Return every line of the rows below that contains the word "will", matching its case exactly.

===== Provided records

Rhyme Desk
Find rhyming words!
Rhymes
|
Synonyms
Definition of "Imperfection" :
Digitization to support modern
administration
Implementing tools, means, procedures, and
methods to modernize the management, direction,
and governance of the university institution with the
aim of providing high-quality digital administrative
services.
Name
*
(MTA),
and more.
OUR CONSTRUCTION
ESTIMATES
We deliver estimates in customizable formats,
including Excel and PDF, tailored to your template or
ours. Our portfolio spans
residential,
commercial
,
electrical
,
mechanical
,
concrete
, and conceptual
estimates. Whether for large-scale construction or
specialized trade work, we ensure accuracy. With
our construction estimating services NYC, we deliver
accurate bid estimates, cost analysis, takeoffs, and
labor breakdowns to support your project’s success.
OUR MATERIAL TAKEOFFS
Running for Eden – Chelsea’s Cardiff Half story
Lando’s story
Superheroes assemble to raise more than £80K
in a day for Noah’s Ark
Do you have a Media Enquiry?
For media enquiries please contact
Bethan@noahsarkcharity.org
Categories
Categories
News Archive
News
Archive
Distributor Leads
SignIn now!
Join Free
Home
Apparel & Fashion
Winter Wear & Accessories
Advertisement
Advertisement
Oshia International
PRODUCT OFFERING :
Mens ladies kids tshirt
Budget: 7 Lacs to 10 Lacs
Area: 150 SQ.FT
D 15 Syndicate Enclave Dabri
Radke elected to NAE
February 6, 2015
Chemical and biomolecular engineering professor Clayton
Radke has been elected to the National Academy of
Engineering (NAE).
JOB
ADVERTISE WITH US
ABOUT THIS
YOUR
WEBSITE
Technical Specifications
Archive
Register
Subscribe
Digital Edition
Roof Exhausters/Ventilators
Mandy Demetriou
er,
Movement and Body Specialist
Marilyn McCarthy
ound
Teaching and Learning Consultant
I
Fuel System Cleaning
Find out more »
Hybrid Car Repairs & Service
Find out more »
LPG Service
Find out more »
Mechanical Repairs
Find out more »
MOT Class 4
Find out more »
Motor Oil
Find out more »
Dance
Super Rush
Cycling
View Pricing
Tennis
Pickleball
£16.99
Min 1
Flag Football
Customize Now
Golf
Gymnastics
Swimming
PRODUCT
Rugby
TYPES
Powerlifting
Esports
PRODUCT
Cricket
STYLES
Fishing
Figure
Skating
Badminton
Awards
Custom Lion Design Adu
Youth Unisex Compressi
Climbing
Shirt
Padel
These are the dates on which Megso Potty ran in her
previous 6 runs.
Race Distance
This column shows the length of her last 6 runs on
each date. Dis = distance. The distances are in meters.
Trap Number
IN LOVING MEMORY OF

==========
===== Provided records

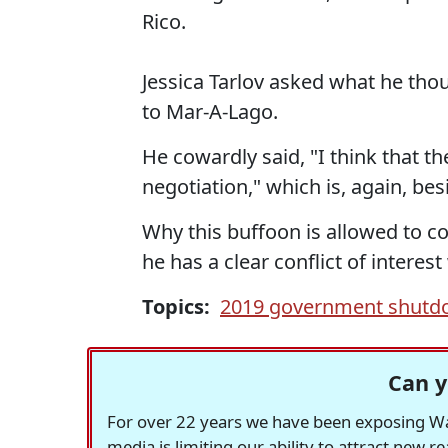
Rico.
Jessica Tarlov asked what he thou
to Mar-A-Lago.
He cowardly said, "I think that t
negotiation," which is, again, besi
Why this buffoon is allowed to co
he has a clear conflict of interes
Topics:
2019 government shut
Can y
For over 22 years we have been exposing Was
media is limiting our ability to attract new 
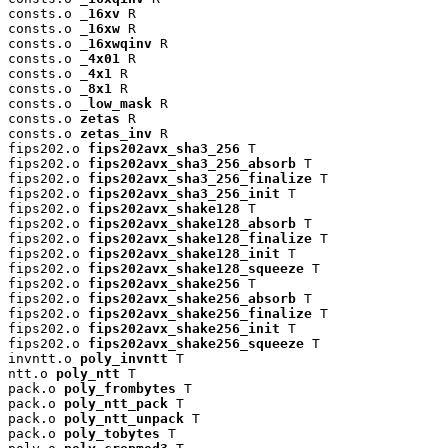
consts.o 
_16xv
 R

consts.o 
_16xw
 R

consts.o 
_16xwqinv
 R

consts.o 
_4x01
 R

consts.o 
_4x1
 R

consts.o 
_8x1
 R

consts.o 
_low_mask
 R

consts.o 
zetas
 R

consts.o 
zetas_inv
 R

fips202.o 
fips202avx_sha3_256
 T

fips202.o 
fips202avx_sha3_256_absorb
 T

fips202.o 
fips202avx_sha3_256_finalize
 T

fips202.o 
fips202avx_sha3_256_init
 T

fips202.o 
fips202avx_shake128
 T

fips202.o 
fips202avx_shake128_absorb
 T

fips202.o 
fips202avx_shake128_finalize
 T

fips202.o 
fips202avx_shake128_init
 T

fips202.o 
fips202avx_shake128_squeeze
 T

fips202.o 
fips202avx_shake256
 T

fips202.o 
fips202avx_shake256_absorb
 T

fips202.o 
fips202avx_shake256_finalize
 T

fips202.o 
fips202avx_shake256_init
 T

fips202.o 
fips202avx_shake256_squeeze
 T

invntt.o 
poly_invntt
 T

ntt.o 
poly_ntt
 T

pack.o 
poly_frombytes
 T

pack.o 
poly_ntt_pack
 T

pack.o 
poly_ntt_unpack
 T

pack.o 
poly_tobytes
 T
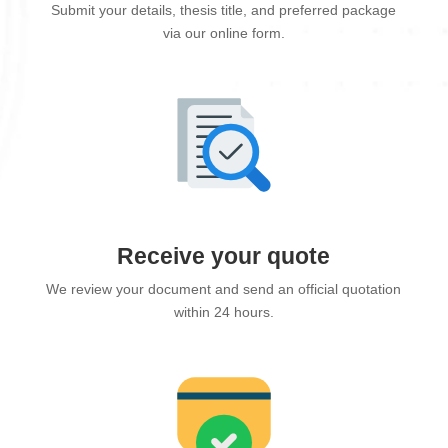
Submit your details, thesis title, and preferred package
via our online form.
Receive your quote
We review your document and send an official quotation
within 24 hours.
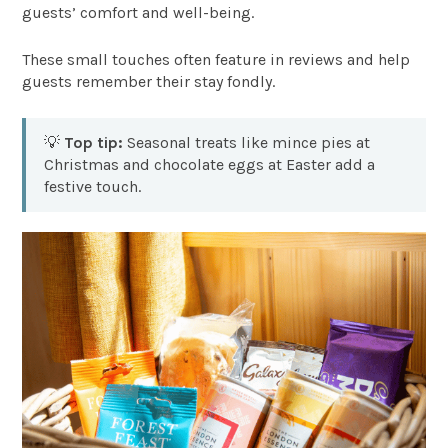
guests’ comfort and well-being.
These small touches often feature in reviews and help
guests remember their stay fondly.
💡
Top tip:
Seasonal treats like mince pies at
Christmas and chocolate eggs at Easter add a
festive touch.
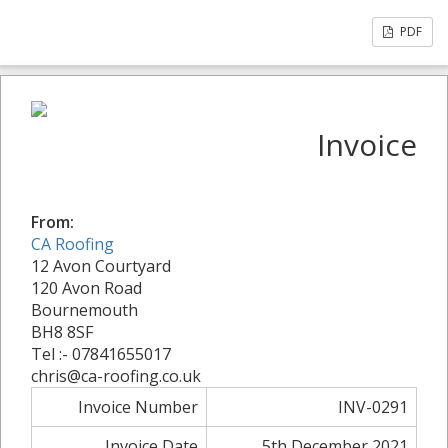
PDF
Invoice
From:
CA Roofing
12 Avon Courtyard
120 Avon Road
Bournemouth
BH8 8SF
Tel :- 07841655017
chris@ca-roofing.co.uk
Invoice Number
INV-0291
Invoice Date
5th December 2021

==========
===== Provided records

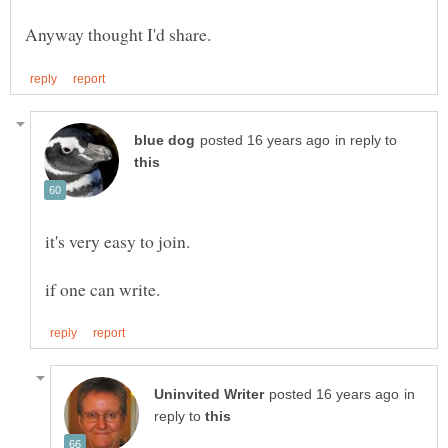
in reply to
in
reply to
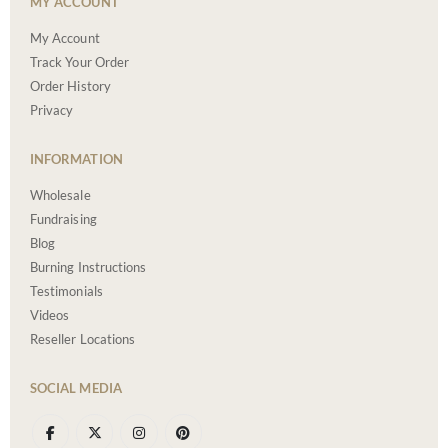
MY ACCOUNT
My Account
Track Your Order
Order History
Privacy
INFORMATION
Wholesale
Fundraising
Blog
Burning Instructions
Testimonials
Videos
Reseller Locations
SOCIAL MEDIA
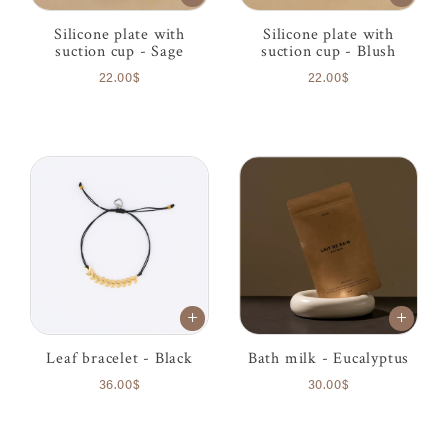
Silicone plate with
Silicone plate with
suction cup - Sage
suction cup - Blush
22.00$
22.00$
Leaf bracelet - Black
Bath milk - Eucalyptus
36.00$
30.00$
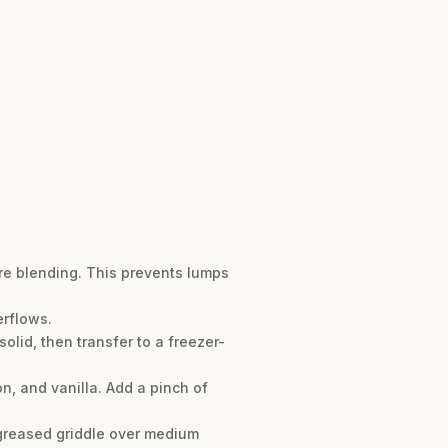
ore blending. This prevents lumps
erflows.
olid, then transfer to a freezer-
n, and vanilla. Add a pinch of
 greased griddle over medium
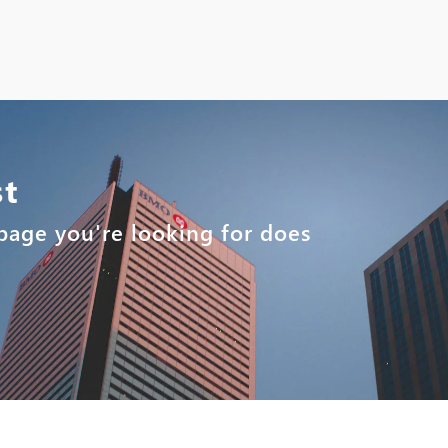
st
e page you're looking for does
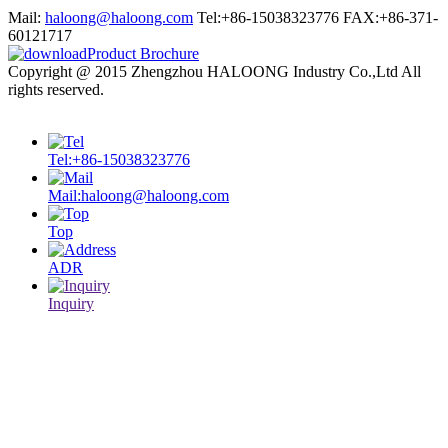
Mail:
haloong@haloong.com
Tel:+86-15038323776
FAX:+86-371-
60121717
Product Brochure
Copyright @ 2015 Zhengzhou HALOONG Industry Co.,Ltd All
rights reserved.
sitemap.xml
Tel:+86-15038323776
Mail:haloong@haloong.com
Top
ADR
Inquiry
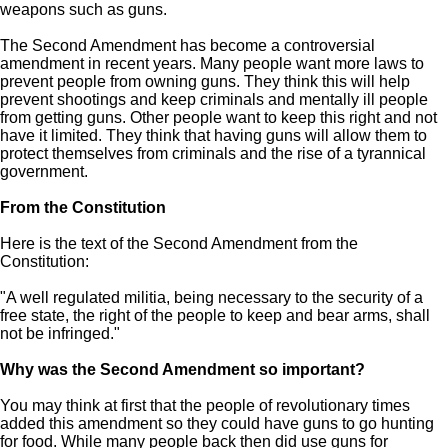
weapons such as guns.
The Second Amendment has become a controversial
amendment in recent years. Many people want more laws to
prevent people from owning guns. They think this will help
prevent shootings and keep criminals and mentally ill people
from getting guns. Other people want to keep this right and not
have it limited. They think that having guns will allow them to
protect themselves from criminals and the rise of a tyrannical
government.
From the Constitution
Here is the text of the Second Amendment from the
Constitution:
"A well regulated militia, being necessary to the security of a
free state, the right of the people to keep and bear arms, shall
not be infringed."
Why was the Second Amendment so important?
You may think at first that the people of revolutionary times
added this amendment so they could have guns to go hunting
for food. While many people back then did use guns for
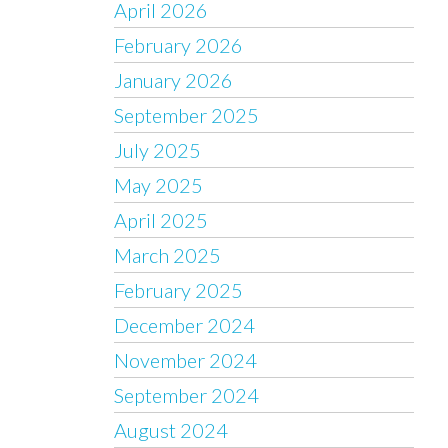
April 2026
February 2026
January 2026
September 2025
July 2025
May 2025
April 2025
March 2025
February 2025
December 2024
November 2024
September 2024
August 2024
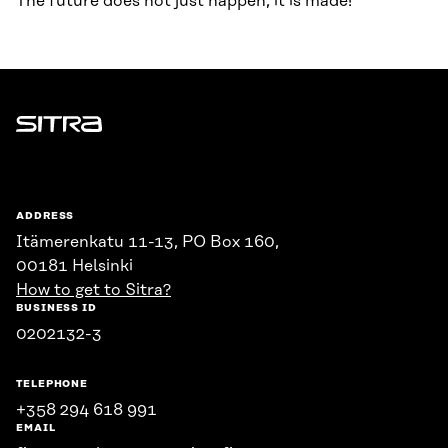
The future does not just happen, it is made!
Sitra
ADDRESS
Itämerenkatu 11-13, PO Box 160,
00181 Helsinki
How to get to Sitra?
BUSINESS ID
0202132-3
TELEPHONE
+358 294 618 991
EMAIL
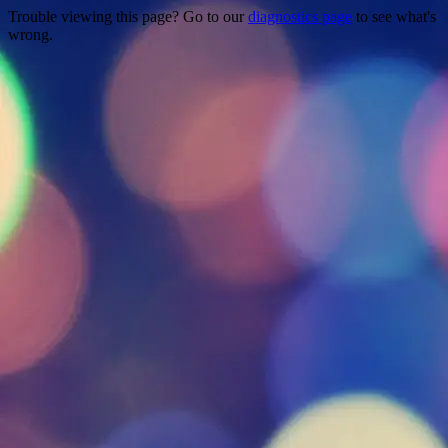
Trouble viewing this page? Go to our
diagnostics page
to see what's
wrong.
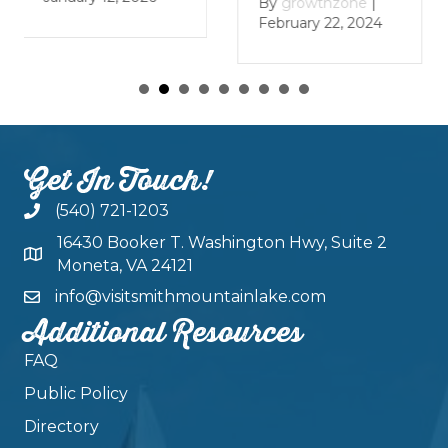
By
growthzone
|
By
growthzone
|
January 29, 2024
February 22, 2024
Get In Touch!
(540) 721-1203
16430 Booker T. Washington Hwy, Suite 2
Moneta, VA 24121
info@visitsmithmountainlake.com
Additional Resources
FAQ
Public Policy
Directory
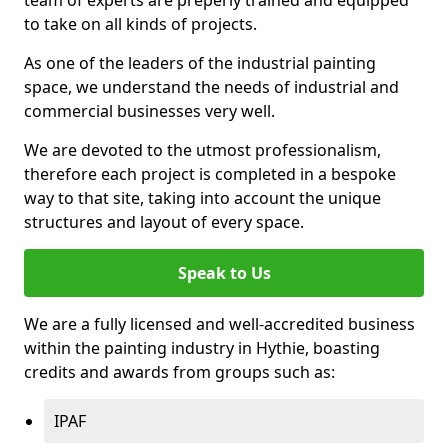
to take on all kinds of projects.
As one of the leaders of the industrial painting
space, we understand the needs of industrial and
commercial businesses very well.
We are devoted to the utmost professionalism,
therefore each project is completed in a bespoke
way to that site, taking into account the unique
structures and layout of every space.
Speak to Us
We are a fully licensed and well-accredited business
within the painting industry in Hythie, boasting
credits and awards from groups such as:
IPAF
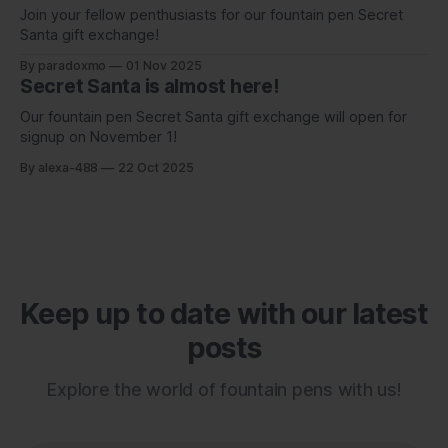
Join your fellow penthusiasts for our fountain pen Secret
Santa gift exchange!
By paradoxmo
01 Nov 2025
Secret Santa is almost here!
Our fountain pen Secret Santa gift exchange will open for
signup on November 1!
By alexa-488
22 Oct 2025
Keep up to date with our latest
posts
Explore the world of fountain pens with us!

==========

Written reply:
prevent people from owning guns. They think this will help
have it limited. They think that having guns will allow them to
Our fountain pen Secret Santa gift exchange will open for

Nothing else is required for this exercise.